Fire spotting aircraft allegedly hits drone in Oregon

Fire Spotter Bradley Goldman thinks he may have hit a drone. Reports reached me yesterday of this incident, but Mr Goldman has broken cover on Facebook today.

I was told he was routing along the beach at Newport, Oregon on Wednesday the 13th of September at 440 feet, at about 15:00 local he struck something and landed normally.

A formal investigation is believed to be in progress, with early reports of plastic found!

I will leave it to you dear reader to decide for yourselves the veracity of Mr Goldman’s claim.

The aircraft is believed to a Rockwell Twin Commander N42ZZ, FlightAware does not seem to have a flight to cover that timeframe.

It might be that Mr Goldman was at low level and operational at the time so would not necessarily be seen by the ADS-B network.

Brad Goldman has been fighting fires for most of his adult life.
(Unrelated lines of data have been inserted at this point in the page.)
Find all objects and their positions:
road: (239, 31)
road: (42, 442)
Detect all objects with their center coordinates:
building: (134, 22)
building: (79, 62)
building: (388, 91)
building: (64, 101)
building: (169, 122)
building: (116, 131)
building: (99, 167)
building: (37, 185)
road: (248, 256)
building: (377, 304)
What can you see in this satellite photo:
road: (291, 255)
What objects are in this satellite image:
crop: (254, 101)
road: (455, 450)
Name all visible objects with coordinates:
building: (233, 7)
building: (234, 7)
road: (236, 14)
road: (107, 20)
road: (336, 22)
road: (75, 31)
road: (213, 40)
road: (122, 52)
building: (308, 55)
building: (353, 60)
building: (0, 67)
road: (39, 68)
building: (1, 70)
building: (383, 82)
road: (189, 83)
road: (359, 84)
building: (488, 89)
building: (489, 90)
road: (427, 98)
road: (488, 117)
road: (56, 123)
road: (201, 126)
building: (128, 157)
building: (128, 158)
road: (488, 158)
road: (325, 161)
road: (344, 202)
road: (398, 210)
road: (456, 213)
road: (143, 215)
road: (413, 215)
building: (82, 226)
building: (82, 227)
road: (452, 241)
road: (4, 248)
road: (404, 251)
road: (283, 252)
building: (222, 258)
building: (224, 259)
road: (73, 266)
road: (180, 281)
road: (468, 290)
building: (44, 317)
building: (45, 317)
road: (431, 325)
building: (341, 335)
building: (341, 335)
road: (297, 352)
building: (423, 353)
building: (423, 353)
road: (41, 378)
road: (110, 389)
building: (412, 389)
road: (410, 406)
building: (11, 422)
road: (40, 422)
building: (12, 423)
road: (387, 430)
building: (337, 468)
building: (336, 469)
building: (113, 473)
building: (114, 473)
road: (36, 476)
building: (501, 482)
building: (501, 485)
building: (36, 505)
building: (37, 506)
It’s his passion, and for the past nearly 30 years his job, too … he’s with Snohomish County Fire District 7, in Washington state north of Seattle. Some 25 years ago he learned to fly, and it, too, became a passion. Which explains Goldman’s summer job: fighting fires from the air. Goldman owns and operates Gold Aero, Inc., based in Arlington, Washington. His two-airplane fleet—a Cessna 205 and Twin Commander 500S Shrike—function as aerial supervision aircraft over large wildland fires. An air attack supervisor in the airplane controls the airspace over the fire, and makes tactical decisions on what type of aerial resources are needed to support the ground crews  battling the blaze.